**Приведённый текст:**
# # #

Здесь вырабатывается единый язык национальной – и транснациональной – культуры. Один из первых в Европе современных университетов, Геттинген, начал с осуществления немыслимого культурного проекта: в XVIII XIX веках этот университет создавал национальную культурную элиту для еще несуществующего национального сообщества – до объединения Германии было еще достаточно далеко, не было ни единого языка, ни государства, ни общей национальной культуры со своей «классикой». На рубеже XX и XXI веков университеты Великобритании, Франции, США создают единое культурное пространство западного мира, без всяких войн присоединяя к этому ареалу все новые и новые территории, управляемые их выпускниками.
Традиционные свободы распространяются не только на отношения университетов с государством и спонсорами: ни те, ни другие не имеют права вмешиваться во внутреннюю жизнь заведения. Студент свободен по отношению к преподавателю: он сам определяет не только свою будущую специальность, но и набор предметов, и самих преподавателей. Профессора обязаны вести научную работу, а их нагрузка позволяет им постоянно обновлять курсы и видеть каждого отдельного студента. Способность не только к самостоятельной интеллектуальной работе, но и к принятию решений, к выбору – может быть, главный и единственный общеобязательный навык, приобретаемый в современном университете.

# # #

**Исходные материалы:**
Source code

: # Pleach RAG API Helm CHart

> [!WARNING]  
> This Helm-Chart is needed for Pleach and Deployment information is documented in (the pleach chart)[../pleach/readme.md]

# # #

**Что нужно сделать:**
a - Выпишите дословно фрагмент текста об университетах, начиная с «Традиционные свободы распространяются» и заканчивая «в современном университете.».
b - Какие страны упоминаются в тексте об университетах? Перечислите их все.
c - Продолжите текст об университетах, начав сразу после его последнего предложения.

**Результаты выполнения:**
a -
Традиционные свободы распространяются не только на отношения университетов с государством и спонсорами: ни те, ни другие не имеют права вмешиваться во внутреннюю жизнь заведения. Студент свободен по отношению к преподавателю: он сам определяет не только свою будущую специальность, но и набор предметов, и самих преподавателей. Профессора обязаны вести научную работу, а их нагрузка позволяет им постоянно обновлять курсы и видеть каждого отдельного студента. Способность не только к самостоятельной интеллектуальной работе, но и к принятию решений, к выбору – может быть, главный и единственный общеобязательный навык, приобретаемый в современном университете.

b - Германия, Великобритания, Франция, США.

c -
Таковы основные принципы, на которых стоит современный западный университет; он может учить, создавать, выпускать лучше или хуже, может в этом году прославиться одной какой-то кафедрой, а через несколько лет – другой; он всегда стремится сравняться с лучшими, известными на весь мир: Оксфордом и Кембриджем, Сорбонной, Гарвардом и Йелем, и он всегда верен этим своим родовым принципам, без которых тут же перестает быть университетом.